An alternate exemplary embodiment where the Henry's law constant for methane of 148 bar and a target methane recovery of 90%, then roughly 13,600 L/min of 1-n-butyl-3-methylimidazolium hexafluorophosphate ionic liquid would be required for the 2,000,000 standard cubic feet per day application in this example to recover 90% of the methane with a purity exceeding 98% from a feed mixture of 80% methane. For this case with recuperation of 0.5 C. at each end of the heat exchanger, then less than a 0.5 MW of thermal energy would be required for the methane separation to a purity exceeding 98% from a feed of 80%. For this system the thermal energy content of the purified methane is roughly 17 MW which does not account for losses of conversion from thermal energy to work. Using a typical conversion efficiency of a gas fired power plant of roughly 65%, then the total net work generated from this capacity system is roughly 11 MW. The total parasitic power requirement to drive this system is less than 10% of the total, and for this example less than 5% of the work generated from the purified methane. For the extreme case where a 0.1 C. approach temperature is maintained for the heat exchanger, then with the improved absorbent, likely an ionic liquid, then the total parasitic thermal power required is roughly 0.1 MW which represents on the order of a 1% parasitic power loss. Further it is possible to consider the recovery of a higher fraction of methane beyond 90%. In one embodiment, 92%, or 95%, or 97%, or 99% of the methane is captured from the system. As the absorption capacity increases, the ease of efficiently capturing more of the methane in a one-pass system improves.

PROBLEM:
Decide whether each statement agrees with the methane separation passage above, answering yes or no and quoting the words from the passage that settle it: (a) About 13,600 L/min of the ionic liquid would be needed to recover 90% of the methane. (b) The 17 MW thermal energy figure for the purified methane already includes losses from converting thermal energy to work. (c) With a 0.1 C. approach temperature, the total parasitic thermal power is roughly 0.1 MW.

EXTRACTED DATA:
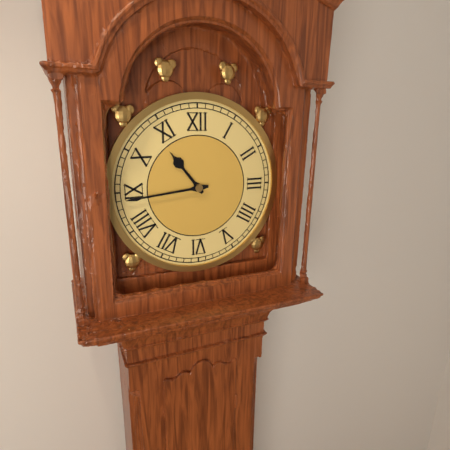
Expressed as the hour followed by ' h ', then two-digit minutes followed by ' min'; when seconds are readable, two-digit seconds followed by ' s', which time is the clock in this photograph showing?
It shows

==

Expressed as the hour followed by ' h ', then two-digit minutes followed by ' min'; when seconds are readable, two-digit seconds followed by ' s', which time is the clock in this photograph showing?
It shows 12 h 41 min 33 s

RESULT OF THE TASK:
(a) Yes: "roughly 13,600 L/min of 1-n-butyl-3-methylimidazolium hexafluorophosphate ionic liquid would be required"
(b) No: "which does not account for losses of conversion from thermal energy to work"
(c) Yes: "the total parasitic thermal power required is roughly 0.1 MW"